TERAMO. «Nessun profitto sulla pandemia. No ai brevetti delle multinazionali, vaccini pubblici gratuiti per tutte/i»: questo lo slogan su uno degli striscioni nel presidio di ieri mattina di...

TERAMO. «Nessun profitto sulla pandemia. No ai brevetti delle multinazionali, vaccini pubblici gratuiti per tutte/i»: questo lo slogan su uno degli striscioni nel presidio di ieri mattina di Rifondazione Comunista in largo San Matteo, a Teramo, davanti alla Prefettura.

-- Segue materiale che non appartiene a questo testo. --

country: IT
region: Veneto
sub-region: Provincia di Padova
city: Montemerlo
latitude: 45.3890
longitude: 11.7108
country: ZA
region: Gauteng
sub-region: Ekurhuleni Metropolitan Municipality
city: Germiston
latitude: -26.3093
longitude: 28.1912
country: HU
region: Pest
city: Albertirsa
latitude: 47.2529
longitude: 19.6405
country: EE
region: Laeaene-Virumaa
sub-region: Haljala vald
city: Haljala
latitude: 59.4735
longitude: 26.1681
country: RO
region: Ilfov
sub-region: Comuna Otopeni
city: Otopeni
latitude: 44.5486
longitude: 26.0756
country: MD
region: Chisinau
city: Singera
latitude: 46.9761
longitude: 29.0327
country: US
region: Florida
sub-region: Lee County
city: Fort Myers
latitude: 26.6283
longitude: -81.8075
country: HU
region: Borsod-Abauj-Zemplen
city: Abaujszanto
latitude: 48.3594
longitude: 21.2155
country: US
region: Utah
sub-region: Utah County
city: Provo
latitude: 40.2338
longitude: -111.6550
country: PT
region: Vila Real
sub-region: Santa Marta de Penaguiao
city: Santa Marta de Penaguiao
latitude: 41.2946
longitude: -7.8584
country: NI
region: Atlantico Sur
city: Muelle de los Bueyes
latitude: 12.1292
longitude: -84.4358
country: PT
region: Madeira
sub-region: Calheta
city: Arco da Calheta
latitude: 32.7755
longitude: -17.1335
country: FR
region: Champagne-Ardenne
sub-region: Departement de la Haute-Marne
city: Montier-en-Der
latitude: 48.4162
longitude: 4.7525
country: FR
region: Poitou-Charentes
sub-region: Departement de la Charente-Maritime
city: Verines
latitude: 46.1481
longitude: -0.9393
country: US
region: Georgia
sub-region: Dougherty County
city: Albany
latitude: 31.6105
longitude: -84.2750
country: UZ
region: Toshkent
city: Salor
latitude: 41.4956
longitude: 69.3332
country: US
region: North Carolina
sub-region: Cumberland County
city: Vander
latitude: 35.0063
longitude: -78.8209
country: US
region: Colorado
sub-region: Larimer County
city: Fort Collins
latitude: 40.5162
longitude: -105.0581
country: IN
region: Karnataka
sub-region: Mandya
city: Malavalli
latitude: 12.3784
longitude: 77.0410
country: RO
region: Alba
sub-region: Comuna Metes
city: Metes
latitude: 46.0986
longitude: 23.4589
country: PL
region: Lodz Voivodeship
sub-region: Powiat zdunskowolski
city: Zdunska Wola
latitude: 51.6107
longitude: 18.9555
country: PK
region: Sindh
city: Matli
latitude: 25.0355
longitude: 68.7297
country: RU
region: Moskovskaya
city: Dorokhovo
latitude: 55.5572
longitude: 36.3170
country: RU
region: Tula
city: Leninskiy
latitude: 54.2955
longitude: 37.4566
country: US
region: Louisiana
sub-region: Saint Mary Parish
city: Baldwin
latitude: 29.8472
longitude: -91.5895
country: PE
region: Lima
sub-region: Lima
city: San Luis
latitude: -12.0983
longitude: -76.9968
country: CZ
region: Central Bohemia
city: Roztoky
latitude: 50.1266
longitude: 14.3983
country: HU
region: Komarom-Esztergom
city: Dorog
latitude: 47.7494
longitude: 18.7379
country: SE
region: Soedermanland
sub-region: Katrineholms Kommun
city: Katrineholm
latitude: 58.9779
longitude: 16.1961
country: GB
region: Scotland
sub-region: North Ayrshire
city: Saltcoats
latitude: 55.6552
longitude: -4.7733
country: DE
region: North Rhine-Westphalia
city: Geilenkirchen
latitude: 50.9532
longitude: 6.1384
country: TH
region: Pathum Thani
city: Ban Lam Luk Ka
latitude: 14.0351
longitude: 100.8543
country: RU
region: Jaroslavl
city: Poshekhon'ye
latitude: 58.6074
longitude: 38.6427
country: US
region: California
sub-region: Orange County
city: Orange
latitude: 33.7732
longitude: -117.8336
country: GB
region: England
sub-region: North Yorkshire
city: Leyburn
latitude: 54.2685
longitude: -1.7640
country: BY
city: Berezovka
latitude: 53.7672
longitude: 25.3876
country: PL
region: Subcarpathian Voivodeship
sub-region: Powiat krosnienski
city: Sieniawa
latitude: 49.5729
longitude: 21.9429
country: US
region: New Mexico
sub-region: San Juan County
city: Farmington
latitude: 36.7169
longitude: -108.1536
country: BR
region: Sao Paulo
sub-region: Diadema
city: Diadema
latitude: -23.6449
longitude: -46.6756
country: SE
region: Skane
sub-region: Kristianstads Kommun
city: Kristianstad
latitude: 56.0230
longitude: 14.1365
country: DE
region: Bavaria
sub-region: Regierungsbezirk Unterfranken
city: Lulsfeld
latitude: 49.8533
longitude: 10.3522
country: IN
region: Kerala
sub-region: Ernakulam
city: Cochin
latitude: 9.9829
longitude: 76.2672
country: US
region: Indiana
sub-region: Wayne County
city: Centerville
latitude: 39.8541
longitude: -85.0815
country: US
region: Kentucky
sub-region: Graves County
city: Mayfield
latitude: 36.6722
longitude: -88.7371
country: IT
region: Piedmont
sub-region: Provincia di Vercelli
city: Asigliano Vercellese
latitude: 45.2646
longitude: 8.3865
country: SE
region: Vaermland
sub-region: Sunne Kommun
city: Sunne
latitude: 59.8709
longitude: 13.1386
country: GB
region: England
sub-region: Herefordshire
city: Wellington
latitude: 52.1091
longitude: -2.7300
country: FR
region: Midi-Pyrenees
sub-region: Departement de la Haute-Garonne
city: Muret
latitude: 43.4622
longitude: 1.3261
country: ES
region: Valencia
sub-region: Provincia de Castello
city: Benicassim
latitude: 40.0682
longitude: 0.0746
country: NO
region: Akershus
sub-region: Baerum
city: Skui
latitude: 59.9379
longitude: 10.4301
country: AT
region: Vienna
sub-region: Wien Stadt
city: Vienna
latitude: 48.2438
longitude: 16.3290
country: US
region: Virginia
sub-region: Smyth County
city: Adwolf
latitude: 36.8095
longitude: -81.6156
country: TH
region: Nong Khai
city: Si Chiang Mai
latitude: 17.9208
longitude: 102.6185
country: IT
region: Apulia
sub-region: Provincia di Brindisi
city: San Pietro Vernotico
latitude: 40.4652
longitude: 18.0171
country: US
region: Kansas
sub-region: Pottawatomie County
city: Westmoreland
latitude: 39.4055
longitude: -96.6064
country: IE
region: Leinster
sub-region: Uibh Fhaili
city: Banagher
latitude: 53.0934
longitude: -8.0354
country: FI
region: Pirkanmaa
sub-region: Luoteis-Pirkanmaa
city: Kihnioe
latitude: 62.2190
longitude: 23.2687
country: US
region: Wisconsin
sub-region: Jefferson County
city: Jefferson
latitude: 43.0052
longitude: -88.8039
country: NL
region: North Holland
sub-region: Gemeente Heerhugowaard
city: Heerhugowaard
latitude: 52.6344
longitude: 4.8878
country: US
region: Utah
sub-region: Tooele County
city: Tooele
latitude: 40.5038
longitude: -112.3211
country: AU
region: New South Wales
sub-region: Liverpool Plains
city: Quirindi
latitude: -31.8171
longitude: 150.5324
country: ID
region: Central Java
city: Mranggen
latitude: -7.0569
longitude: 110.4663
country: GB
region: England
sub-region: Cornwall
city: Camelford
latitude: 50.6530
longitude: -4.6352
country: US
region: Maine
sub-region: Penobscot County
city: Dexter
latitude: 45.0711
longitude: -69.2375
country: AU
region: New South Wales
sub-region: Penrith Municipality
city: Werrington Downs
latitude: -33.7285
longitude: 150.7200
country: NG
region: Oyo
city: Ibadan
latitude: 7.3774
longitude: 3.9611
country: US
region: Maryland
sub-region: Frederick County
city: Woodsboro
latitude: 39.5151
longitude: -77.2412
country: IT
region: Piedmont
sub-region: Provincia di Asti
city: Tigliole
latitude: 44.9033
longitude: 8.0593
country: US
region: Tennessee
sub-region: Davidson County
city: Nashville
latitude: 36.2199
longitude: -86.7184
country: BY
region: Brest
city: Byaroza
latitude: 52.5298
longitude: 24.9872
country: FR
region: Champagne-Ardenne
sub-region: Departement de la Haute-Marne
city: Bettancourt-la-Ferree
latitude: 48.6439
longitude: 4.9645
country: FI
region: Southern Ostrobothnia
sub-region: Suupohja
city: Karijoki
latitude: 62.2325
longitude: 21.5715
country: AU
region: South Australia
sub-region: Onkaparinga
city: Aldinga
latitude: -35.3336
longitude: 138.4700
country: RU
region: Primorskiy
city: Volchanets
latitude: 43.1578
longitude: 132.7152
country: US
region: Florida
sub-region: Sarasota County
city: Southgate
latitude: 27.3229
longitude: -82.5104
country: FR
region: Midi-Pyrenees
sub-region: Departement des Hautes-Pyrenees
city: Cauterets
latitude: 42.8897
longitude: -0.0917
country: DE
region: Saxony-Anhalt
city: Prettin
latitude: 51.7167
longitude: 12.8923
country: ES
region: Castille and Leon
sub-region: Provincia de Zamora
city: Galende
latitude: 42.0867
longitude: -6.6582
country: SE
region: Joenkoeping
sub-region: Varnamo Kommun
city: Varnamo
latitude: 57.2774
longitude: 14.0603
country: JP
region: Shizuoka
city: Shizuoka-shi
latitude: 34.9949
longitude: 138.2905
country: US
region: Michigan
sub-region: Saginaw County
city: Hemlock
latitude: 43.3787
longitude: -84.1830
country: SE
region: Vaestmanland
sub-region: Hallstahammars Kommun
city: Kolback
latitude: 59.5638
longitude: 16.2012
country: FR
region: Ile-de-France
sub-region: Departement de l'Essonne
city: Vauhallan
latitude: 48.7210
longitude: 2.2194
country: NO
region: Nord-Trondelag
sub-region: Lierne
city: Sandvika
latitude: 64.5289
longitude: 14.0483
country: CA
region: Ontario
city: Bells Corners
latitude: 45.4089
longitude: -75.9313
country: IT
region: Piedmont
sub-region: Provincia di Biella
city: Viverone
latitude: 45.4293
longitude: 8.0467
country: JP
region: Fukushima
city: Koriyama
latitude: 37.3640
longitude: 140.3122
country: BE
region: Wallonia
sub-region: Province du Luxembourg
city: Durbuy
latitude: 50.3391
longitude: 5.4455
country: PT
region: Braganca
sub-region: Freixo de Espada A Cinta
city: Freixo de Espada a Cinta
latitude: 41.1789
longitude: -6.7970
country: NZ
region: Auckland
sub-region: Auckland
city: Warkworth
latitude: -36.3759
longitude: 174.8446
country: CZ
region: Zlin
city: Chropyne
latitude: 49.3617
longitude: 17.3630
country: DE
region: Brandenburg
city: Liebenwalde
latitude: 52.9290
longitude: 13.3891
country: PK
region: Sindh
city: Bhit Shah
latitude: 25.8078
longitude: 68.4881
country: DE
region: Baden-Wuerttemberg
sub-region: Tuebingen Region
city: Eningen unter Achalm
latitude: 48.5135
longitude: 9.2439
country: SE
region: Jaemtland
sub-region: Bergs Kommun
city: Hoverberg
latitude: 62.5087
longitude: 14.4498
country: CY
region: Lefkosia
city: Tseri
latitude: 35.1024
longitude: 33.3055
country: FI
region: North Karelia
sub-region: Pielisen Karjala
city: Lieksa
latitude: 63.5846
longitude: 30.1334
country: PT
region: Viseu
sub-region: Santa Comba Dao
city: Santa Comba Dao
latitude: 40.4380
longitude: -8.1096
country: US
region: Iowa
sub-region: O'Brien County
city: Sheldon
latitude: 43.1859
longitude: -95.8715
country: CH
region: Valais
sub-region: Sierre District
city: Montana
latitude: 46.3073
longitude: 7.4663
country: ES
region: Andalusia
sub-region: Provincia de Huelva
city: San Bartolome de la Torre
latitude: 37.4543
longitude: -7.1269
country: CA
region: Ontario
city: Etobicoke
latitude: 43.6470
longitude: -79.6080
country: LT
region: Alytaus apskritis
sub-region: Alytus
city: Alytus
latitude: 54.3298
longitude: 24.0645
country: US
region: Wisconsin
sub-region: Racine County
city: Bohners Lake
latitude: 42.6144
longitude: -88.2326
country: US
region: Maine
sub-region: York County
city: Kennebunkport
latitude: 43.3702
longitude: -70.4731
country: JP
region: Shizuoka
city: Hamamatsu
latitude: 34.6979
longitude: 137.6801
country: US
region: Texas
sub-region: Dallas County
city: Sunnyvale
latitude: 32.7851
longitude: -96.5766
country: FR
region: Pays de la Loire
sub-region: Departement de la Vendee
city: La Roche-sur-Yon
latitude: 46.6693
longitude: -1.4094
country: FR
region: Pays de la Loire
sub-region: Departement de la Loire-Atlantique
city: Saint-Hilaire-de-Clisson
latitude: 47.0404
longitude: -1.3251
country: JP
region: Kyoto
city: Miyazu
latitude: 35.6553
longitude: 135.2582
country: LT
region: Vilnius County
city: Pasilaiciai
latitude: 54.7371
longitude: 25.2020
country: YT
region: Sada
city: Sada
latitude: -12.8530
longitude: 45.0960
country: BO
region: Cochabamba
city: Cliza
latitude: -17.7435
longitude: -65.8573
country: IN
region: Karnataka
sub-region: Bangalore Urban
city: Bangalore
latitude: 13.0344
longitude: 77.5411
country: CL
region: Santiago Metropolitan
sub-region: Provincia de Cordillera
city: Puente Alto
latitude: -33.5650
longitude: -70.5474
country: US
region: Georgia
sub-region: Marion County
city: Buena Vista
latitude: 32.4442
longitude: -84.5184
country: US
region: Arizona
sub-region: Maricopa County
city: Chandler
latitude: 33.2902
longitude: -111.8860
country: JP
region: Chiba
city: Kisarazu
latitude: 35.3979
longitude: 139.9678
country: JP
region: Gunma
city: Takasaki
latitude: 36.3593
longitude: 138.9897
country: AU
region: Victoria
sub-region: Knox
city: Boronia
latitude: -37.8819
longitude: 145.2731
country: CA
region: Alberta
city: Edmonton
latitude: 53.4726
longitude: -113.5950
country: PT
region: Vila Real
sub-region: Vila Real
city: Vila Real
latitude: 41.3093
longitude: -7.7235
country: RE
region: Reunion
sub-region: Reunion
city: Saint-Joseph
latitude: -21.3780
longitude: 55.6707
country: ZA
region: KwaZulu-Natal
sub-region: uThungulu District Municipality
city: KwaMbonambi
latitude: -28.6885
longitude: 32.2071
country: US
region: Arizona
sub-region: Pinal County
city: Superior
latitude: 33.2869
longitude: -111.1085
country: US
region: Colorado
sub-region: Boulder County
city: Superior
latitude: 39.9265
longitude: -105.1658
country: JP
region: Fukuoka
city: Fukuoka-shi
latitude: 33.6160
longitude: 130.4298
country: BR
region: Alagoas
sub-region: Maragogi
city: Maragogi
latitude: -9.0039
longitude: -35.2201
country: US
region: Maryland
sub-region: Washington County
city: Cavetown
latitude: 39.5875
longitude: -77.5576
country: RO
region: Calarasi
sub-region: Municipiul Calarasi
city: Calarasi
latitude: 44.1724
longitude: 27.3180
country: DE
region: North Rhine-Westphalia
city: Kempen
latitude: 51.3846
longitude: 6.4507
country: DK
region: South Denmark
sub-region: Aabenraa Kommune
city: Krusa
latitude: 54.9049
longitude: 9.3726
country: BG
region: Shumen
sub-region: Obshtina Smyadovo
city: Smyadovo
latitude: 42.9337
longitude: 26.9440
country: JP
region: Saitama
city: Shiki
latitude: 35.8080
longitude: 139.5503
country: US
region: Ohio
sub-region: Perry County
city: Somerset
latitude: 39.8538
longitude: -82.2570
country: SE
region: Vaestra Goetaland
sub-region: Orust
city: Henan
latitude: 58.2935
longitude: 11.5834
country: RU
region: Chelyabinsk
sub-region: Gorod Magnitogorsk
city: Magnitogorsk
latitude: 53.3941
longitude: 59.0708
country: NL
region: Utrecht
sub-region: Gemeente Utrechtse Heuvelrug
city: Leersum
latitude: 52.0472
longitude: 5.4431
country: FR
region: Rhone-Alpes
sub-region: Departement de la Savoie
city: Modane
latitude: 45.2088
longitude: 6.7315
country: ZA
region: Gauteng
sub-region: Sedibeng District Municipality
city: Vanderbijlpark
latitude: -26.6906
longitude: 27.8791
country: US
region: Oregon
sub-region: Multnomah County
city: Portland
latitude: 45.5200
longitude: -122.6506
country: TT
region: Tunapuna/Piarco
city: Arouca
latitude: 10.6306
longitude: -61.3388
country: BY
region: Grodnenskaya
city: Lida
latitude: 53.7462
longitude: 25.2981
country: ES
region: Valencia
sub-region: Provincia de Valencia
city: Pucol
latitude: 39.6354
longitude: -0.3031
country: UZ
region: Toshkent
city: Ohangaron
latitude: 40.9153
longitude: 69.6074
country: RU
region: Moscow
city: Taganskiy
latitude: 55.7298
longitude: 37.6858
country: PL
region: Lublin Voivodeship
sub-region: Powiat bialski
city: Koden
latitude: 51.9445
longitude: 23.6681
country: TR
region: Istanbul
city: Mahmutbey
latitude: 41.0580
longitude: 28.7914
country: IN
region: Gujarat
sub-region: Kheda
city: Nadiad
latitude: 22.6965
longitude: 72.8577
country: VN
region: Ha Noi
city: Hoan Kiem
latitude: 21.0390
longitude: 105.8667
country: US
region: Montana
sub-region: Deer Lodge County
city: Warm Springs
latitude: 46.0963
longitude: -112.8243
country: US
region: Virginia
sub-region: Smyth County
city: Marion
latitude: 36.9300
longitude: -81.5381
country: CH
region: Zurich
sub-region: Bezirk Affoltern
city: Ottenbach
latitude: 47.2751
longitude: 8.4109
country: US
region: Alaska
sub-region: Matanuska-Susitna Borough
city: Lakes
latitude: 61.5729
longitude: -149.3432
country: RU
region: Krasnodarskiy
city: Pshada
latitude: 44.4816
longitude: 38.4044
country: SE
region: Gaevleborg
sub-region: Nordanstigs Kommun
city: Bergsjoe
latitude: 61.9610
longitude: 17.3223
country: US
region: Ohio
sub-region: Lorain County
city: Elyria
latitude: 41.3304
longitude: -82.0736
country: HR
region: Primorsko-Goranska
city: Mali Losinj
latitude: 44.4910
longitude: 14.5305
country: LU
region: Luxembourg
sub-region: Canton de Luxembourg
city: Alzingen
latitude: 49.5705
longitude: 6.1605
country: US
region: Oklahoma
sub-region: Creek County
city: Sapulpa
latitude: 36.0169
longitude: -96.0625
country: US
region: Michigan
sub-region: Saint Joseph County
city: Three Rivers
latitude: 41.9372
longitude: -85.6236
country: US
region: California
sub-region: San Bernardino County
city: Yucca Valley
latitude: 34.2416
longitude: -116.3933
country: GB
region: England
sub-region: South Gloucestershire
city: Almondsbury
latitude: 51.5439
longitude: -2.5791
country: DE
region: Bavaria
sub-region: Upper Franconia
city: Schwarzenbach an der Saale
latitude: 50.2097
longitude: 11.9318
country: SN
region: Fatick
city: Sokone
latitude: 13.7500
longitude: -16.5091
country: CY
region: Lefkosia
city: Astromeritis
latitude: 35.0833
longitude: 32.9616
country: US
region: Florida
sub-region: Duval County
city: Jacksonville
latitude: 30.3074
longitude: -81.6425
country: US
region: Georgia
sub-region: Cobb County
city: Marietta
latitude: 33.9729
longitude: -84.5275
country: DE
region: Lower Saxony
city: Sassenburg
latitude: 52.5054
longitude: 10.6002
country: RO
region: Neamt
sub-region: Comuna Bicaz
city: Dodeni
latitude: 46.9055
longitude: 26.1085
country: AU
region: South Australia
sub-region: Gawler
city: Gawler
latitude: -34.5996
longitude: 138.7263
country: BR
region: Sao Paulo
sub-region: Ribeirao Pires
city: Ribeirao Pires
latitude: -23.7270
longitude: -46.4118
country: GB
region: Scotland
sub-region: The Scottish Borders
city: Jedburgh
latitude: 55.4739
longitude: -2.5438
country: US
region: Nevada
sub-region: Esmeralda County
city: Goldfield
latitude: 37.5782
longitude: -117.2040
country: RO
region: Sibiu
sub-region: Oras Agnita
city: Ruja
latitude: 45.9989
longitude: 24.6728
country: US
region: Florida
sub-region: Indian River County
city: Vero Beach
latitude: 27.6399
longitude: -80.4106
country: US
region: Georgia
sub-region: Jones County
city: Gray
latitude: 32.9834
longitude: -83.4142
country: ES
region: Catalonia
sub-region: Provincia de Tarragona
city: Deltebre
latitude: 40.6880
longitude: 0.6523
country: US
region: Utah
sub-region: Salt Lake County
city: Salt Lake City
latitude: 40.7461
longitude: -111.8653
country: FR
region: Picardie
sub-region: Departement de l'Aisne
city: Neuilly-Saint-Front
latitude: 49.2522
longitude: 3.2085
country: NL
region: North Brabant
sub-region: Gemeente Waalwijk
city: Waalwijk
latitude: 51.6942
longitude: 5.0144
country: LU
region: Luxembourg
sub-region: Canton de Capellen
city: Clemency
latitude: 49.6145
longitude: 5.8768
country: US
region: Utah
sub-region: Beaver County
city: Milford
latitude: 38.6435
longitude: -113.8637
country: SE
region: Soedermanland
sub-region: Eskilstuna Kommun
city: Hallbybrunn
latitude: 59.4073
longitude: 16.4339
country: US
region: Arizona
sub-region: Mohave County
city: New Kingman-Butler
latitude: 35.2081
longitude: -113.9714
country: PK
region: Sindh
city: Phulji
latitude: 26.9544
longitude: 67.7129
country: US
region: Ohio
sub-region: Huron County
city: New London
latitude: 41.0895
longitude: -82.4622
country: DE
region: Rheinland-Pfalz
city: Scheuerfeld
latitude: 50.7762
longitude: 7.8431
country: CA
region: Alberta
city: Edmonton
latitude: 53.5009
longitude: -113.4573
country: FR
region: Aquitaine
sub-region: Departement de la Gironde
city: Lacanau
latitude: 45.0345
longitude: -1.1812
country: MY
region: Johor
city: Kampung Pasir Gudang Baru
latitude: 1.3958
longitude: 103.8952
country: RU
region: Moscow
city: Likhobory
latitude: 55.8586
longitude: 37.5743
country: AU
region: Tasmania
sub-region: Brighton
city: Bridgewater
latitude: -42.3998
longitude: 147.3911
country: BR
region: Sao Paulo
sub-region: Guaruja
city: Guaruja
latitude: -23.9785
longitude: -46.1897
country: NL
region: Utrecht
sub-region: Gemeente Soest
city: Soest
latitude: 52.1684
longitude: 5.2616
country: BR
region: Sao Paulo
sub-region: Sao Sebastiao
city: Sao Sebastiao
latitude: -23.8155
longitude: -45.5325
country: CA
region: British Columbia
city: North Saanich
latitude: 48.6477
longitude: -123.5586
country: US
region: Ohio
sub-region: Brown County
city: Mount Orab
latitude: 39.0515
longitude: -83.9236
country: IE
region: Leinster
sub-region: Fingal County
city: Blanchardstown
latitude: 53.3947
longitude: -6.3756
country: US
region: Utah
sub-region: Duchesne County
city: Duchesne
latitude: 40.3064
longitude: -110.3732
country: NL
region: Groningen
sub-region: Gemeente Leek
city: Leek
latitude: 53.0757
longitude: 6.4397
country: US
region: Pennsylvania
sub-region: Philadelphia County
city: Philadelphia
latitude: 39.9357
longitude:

La protesta del partito, guidata dal segretario cittadino Mirko De Berardinis, è «per promuovere la mobilitazione della sinistra europea che chiede la sospensione dei brevetti e dei diritti di proprietà sui vaccini da parte delle case farmaceutiche e la condivisione pubblica gratuita dei vaccini a livello mondiale in quanto bene comune essenziale per la salute e la vita». Spiega Rifondazione Comunista in una nota: «Allo stato attuale solo una persona su 10 potrà vaccinarsi entro il 2021 nei Paesi poveri e due terzi dell’umanità resterà in balìa del virus e delle sue varianti, che potranno ripresentarsi anche in Europa», e poi: «Finora l’Italia e l’Unione Europea hanno scelto di stare dalla parte delle multinazionali farmaceutiche».